11 entry daha
  • 2. dünya savaşı sonrası amerikalıların sscb'ye gitmesin diye savaş ganimeti olarak çöktüğü kriegsmarine gemisi. başarısız bir gemi kesinlikle değildir, hms hood'un batırıldığı harekatta bismarck'a eskortluk ederek birçok harekatı başarılı sonuçlandırmış bir gemidir. eskort dediysek de bakmayın, prinz eugen 212.5 metrelik boyu ve 21 metrelik genişliği ile şu an denizde seyreden bütün türk savaş gemilerinden daha büyük bir gemiydi. bismarck gibi bir hayvanın gölgesinde kalan küçük kardeş olduğu için esamesi okunmaz, hikayesi bilinmez. ancak ikinci dünya savaşında müttefiklere kan kusturmuş iki gemiden biridir, savaştan sağ kurtulandır.

    kesinlikle aktif olarak kullanılabilecek kondisyonda amerikalılara teslim edilen bu gemi elbette dünyanın o zamana kadar gördüğü en güçlü donanmaya sahip amerikan ordusu tarafından "hmmmm bi de bu çıktı şimdi başımıza :s" şeklinde değerlendirilip, alman gemi personelinin idaresinde philadelphia'ya getirildi. amerikalılar burada geminin radar, sonar gibi alman teknolojisine haiz ıvır zıvırlarını söküp kendi gemilerine monte ettiler. alman personelin gemiyi amerikalı personele teslim etmesinin akabinde geminin ana makinası, kazanları geminin karakterine aşina olmayan amerikalılar tarafından bozulmuş, kısaca gemi amerikalıların ellerinde kalmıştır. normalde bu gibi durumlarda gemi söküme gider. ancak bu geminin hms hood'u batıran harekata katılmış olması, ingilizlere silah yardımı yapan onlarca amerikan ticaret gemisini bizzat atlantiğin dibine yollaması gibi bastığı bazı kuyruklardan ötürü amerikalılar bir sürü masrafa girerek gemiyi atlantiğin kuzeyindeki philly'den taa pasifiğin ötesine, marshall adalarına çekerek yedekleme suretiyle götürerek, üzerine atom bombası atmaya karar verirler. bu sırada amerikalılar geminin adını değiştirmez, kesinlikle bu da bir mesajdır. iki atom bombasına hedef tahtası olan emekli alman kruvazörü, bu eziyetten hafif hasarlarla sağ salim kurtulsa da birkaç ay sonra kendiliğinden batar.
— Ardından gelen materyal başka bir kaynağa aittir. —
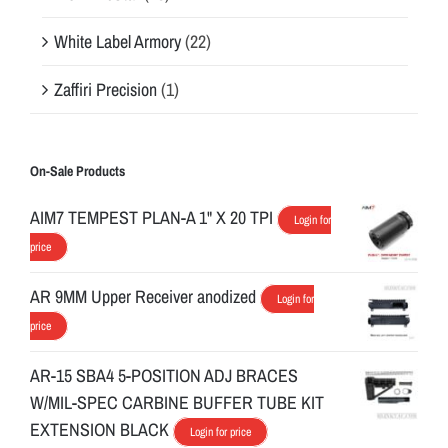
White Label Armory
(22)
Zaffiri Precision
(1)
On-Sale Products
AIM7 TEMPEST PLAN-A 1" X 20 TPI
Login for
price
AR 9MM Upper Receiver anodized
Login for
price
AR-15 SBA4 5-POSITION ADJ BRACES
W/MIL-SPEC CARBINE BUFFER TUBE KIT
EXTENSION BLACK
Login for price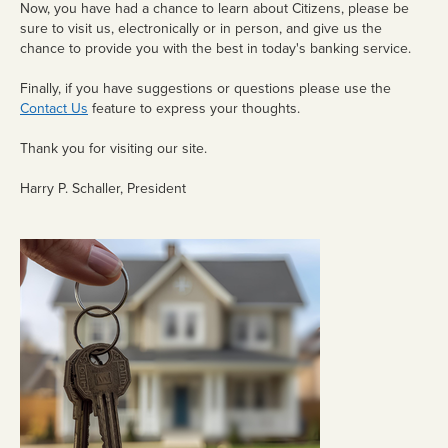
Now, you have had a chance to learn about Citizens, please be
sure to visit us, electronically or in person, and give us the
Trusts
chance to provide you with the best in today's banking service.
Retirement
Finally, if you have suggestions or questions please use the
Contact Us
feature to express your thoughts.
Estates
FARM
Thank you for visiting our site.
MANAGEMENT
Harry P. Schaller, President
Lease Alternatives
Agricultural Consultation
Crop Insurance
Additional Services
Crop Insurance
eBANKING
Debit Card/ATM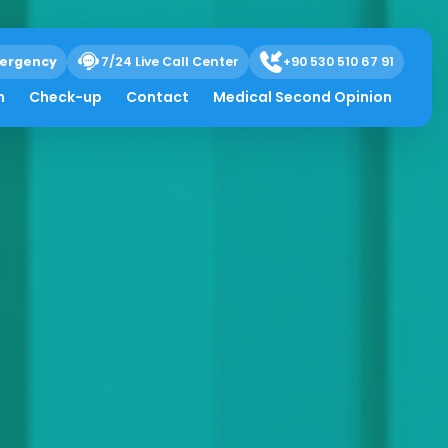
ergency
7/24 Live Call Center
+90 530 510 67 91
h
Check-up
Contact
Medical Second Opinion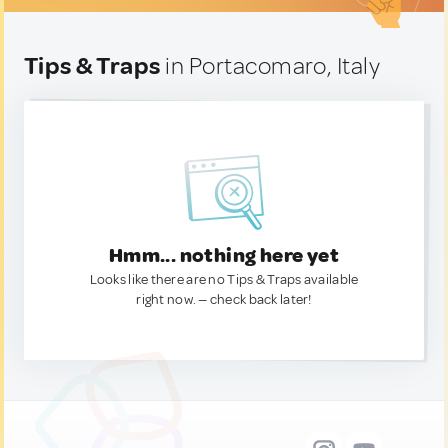
Tips & Traps
in Portacomaro, Italy
Hmm... nothing here yet
Looks like there are no Tips & Traps available
right now. — check back later!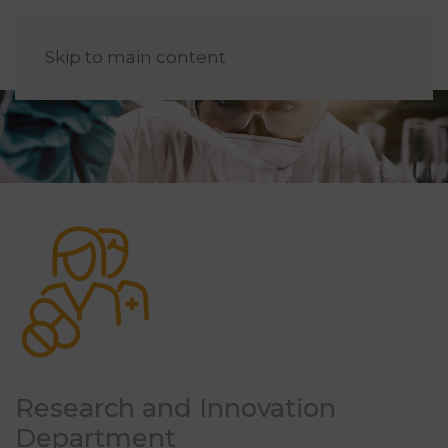
EN
Skip to main content
Research and Innovation
Department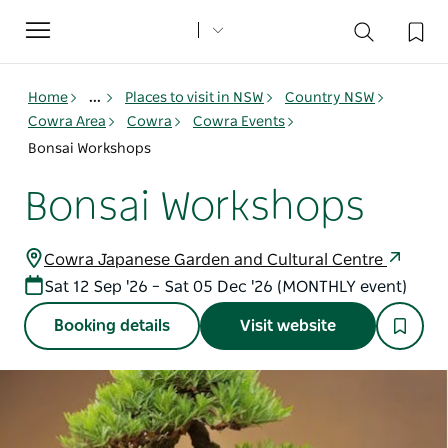
Toggle
navigation
Home
...
Places to visit in NSW
Country NSW
Cowra Area
Cowra
Cowra Events
Bonsai Workshops
Bonsai Workshops
Cowra Japanese Garden and Cultural Centre
Sat 12 Sep '26 – Sat 05 Dec '26 (MONTHLY event)
Booking details
Visit website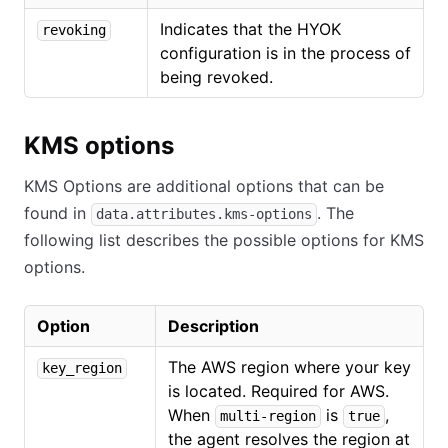
Indicates that the HYOK
revoking
configuration is in the process of
being revoked.
KMS options
KMS Options are additional options that can be
found in
. The
data.attributes.kms-options
following list describes the possible options for KMS
options.
Option
Description
The AWS region where your key
key_region
is located. Required for AWS.
When
is
,
multi-region
true
the agent resolves the region at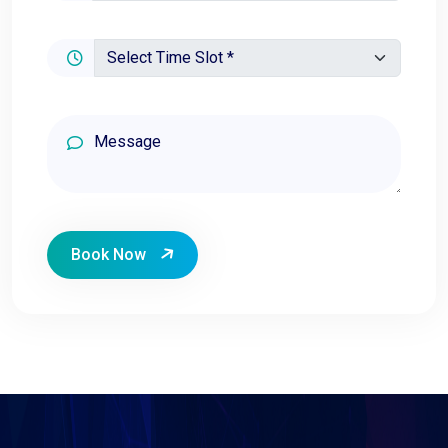
Book Now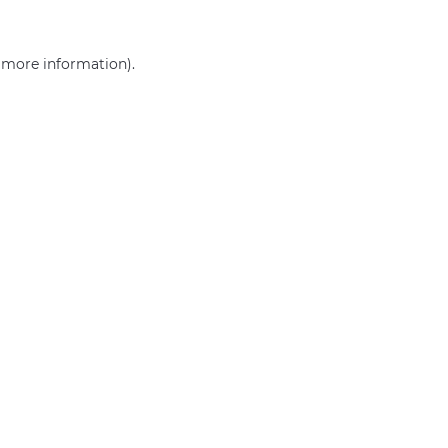
r more information)
.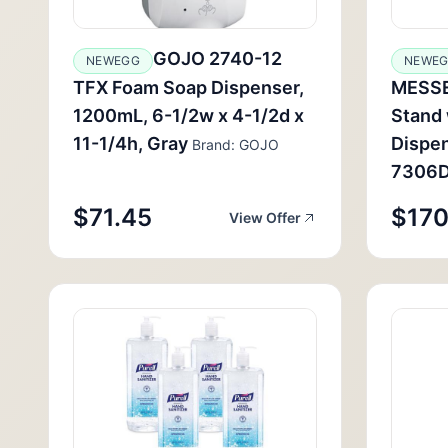
GOJO 2740-12
NEWEGG
NEWE
TFX Foam Soap Dispenser,
MESSE
1200mL, 6-1/2w x 4-1/2d x
Stand
11-1/4h, Gray
Dispen
Brand: GOJO
7306
$71.45
$170
View Offer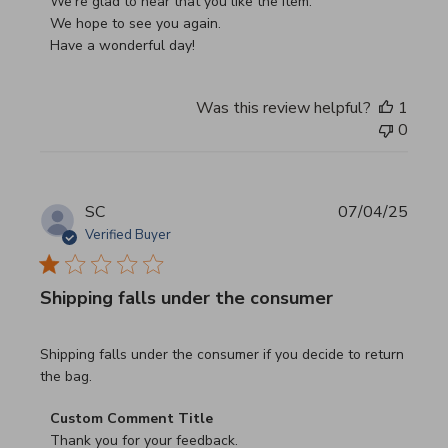
We're glad to hear that you like the item.

We hope to see you again.

Have a wonderful day!
Was this review helpful?
1
0
SC
07/04/25
Verified Buyer
Shipping falls under the consumer
read more about review content Shipping falls under the 
Shipping falls under the consumer if you decide to return
the bag.
Comments by Store Owner on Review by Custom Commen
Custom Comment Title
Thank you for your feedback.
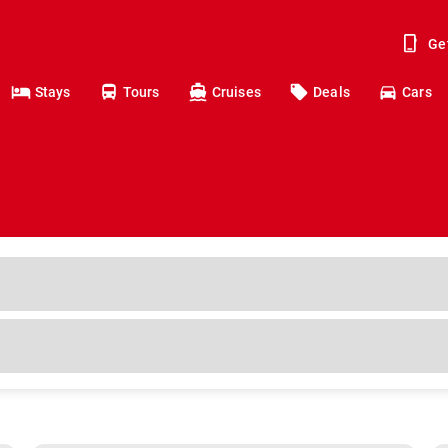
Ge
Stays
Tours
Cruises
Deals
Cars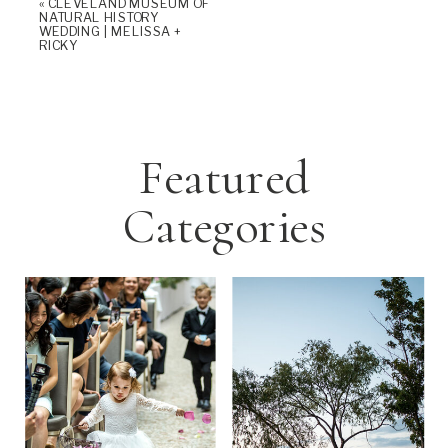
«
CLEVELAND MUSEUM OF
NATURAL HISTORY
WEDDING | MELISSA +
RICKY
Featured
Categories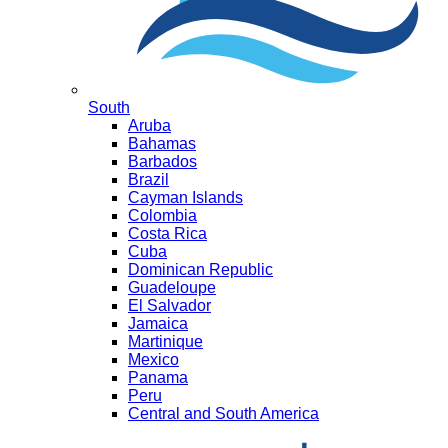
South
Aruba
Bahamas
Barbados
Brazil
Cayman Islands
Colombia
Costa Rica
Cuba
Dominican Republic
Guadeloupe
El Salvador
Jamaica
Martinique
Mexico
Panama
Peru
Central and South America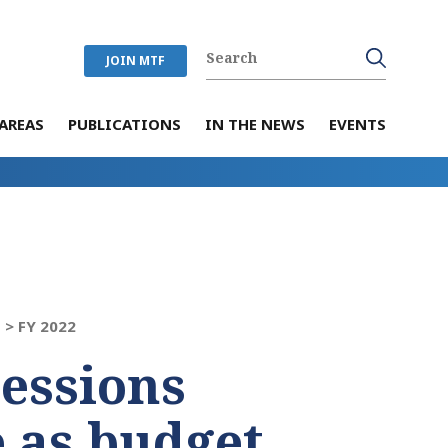
JOIN MTF
AREAS
PUBLICATIONS
IN THE NEWS
EVENTS
 >
FY 2022
sessions
e as budget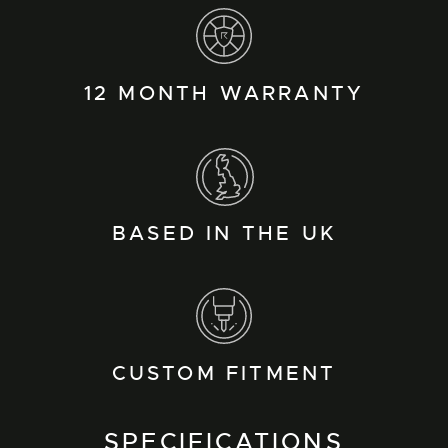
12 MONTH WARRANTY
BASED IN THE UK
CUSTOM FITMENT
SPECIFICATIONS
    prinz eugene'in hikayesi gerçekten hazin ve onurludur. düşman ellerine kendini teslim etmemiş ve bu sebepten ötürü düşmanın en korkunç silahına iki kez hedef olup yine batmamış ancak kendi isteğiyle sulara gömülmüştür. hikayesi bir güverte zabiti-kaptan olan şahsıma gemilerin gerçekten ruhları olduğunu düşündürtür.